WORK REQUEST: When you reach the line with "turli modellar" in the listing below, transcribe it and each line after it up to and including the line with "Copyright © 2026", exactly and with nothing else.

DATA SUPPLIED:
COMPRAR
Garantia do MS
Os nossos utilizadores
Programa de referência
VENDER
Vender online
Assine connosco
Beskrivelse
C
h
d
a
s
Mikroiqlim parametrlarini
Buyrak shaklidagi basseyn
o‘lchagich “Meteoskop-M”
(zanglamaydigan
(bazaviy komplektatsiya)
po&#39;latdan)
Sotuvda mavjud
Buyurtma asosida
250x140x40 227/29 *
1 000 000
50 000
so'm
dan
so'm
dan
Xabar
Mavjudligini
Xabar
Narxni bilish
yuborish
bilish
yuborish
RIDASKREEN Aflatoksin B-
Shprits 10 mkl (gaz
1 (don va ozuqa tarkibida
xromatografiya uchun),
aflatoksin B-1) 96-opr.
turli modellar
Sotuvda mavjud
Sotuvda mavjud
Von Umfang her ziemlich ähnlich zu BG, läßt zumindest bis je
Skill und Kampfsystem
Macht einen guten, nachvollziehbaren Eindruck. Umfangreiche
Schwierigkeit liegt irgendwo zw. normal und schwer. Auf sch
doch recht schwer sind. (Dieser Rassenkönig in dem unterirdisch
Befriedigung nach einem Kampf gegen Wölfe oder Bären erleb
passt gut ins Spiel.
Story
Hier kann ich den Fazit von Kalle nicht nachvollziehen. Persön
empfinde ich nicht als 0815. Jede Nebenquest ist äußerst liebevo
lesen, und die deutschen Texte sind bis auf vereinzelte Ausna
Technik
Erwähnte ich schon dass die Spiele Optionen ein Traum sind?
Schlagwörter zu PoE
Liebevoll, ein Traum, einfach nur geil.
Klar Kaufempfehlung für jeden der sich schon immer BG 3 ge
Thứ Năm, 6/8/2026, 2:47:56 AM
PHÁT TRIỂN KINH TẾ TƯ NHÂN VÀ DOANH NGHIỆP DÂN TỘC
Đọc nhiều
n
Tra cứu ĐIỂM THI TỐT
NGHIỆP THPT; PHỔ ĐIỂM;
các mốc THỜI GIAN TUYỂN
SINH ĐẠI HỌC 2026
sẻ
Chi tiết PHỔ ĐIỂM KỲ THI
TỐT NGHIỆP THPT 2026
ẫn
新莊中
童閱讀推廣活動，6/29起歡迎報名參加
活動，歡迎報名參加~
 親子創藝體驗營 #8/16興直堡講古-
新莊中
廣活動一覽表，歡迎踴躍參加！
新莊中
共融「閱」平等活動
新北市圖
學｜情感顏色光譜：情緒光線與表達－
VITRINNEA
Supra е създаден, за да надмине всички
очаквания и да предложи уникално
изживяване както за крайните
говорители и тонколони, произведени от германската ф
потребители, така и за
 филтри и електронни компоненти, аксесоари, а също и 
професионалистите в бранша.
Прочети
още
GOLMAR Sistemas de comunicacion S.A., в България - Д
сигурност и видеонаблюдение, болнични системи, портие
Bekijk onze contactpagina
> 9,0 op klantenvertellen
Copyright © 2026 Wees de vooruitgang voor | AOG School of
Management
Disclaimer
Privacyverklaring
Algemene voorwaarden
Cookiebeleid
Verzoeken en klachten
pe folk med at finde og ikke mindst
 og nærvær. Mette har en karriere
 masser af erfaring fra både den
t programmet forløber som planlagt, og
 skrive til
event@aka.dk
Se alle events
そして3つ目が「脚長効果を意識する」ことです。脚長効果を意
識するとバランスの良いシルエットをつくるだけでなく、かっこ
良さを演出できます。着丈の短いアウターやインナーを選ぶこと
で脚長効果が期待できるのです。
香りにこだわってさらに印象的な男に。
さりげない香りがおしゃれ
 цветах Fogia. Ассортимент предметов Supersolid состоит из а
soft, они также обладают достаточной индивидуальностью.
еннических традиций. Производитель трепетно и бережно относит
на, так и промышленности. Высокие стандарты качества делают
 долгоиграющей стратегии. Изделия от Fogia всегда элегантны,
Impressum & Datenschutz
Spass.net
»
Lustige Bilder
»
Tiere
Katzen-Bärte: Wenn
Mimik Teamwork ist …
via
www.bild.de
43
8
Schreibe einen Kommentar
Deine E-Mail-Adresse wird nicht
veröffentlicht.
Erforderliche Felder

REPLY:
turli modellar
Sotuvda mavjud
Sotuvda mavjud
Von Umfang her ziemlich ähnlich zu BG, läßt zumindest bis je
Skill und Kampfsystem
Macht einen guten, nachvollziehbaren Eindruck. Umfangreiche
Schwierigkeit liegt irgendwo zw. normal und schwer. Auf sch
doch recht schwer sind. (Dieser Rassenkönig in dem unterirdisch
Befriedigung nach einem Kampf gegen Wölfe oder Bären erleb
passt gut ins Spiel.
Story
Hier kann ich den Fazit von Kalle nicht nachvollziehen. Persön
empfinde ich nicht als 0815. Jede Nebenquest ist äußerst liebevo
lesen, und die deutschen Texte sind bis auf vereinzelte Ausna
Technik
Erwähnte ich schon dass die Spiele Optionen ein Traum sind?
Schlagwörter zu PoE
Liebevoll, ein Traum, einfach nur geil.
Klar Kaufempfehlung für jeden der sich schon immer BG 3 ge
Thứ Năm, 6/8/2026, 2:47:56 AM
PHÁT TRIỂN KINH TẾ TƯ NHÂN VÀ DOANH NGHIỆP DÂN TỘC
Đọc nhiều
n
Tra cứu ĐIỂM THI TỐT
NGHIỆP THPT; PHỔ ĐIỂM;
các mốc THỜI GIAN TUYỂN
SINH ĐẠI HỌC 2026
sẻ
Chi tiết PHỔ ĐIỂM KỲ THI
TỐT NGHIỆP THPT 2026
ẫn
新莊中
童閱讀推廣活動，6/29起歡迎報名參加
活動，歡迎報名參加~
 親子創藝體驗營 #8/16興直堡講古-
新莊中
廣活動一覽表，歡迎踴躍參加！
新莊中
共融「閱」平等活動
新北市圖
學｜情感顏色光譜：情緒光線與表達－
VITRINNEA
Supra е създаден, за да надмине всички
очаквания и да предложи уникално
изживяване както за крайните
говорители и тонколони, произведени от германската ф
потребители, така и за
 филтри и електронни компоненти, аксесоари, а също и 
професионалистите в бранша.
Прочети
още
GOLMAR Sistemas de comunicacion S.A., в България - Д
сигурност и видеонаблюдение, болнични системи, портие
Bekijk onze contactpagina
> 9,0 op klantenvertellen
Copyright © 2026 Wees de vooruitgang voor | AOG School of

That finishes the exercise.